Markedly changed from when I visited in the early ’60s, Monticello, Thomas Jefferson’s home in Virginia, now has a formal visitor’s center. A movie at the center notes many of our third president’s ideas are still used to motivate people, and President Barack Obama is shown citing him. Interactive television displays recount his history, one showing how he kept modifying the structure of the house, an ongoing project that continued until his death. Jefferson spent lavishly and always seemed in need of money. The display area features a striking history of some of his slaves. He didn’t free them when he died, even those who were reportedly his own children.
The tours at the house start every 10 minutes with 25 people in each group. Having arrived early, I only had to wait an hour and a half. Tour guides were excellent, each modifying their spiels to fit their personality.

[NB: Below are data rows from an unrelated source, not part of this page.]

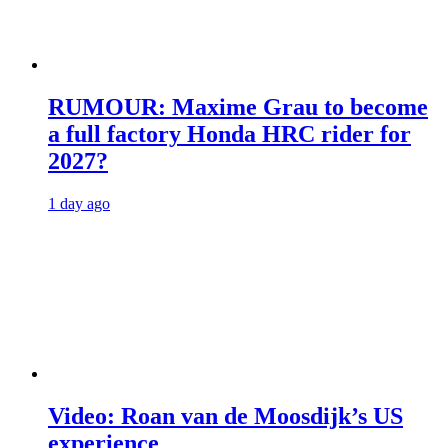
RUMOUR: Maxime Grau to become
a full factory Honda HRC rider for
2027?
1 day ago
Video: Roan van de Moosdijk’s US
experience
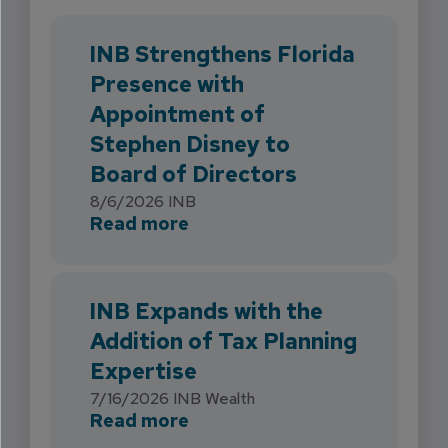
INB Strengthens Florida
Presence with
Appointment of
Stephen Disney to
Board of Directors
8/6/2026
INB
about INB Strengthens Flori
Read more
INB Expands with the
Addition of Tax Planning
Expertise
7/16/2026
INB Wealth
about INB Expands with the 
Read more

Visitors to Jefferson’s home were often kept waiting while he was working on one of his many projects. In the entryway, he had objects for visitors to admire and learn from, including mastodon bones, antlers from different kinds of animals and Indian artifacts brought back from Lewis and Clark’s expedition. Jefferson wrote 19,000 letters using a device he either invented or improved upon, which made a copy for him to keep. A great reader and book collector, he sold his collection to start the National Library. His library includes some of his original books and copies of a large number of books he was known to have owned. His study is full of scientific instruments, including the telescope he used to watch the construction on his pride and joy, the University of Virginia.
His bed is in a partition between his office and the bedroom. Rooms have skylights necessary because of the lack of lighting at that time. Jefferson’s daughter, Martha Jefferson Randolph, used to teach her eight children in one of the rooms on the main floor. Clever touches in the dining area include a dumbwaiter, a special spinning shelf that allowed waiters to serve food without entering the room and interrupting the conversation. In the parlor, there are 48 paintings of famous men, thought to be conversation starters. Jefferson thought the three greatest men in history were Francis Bacon, Isaac Newton and John Locke.
After the house tour, I explored the extensive gardens. Jefferson saw himself as a farmer and claimed that as his trade. He collected plants, experimented with growing methods and, of course, produced most of what was eaten on the farm. For this, he needed a large number of slaves, who also had to be fed.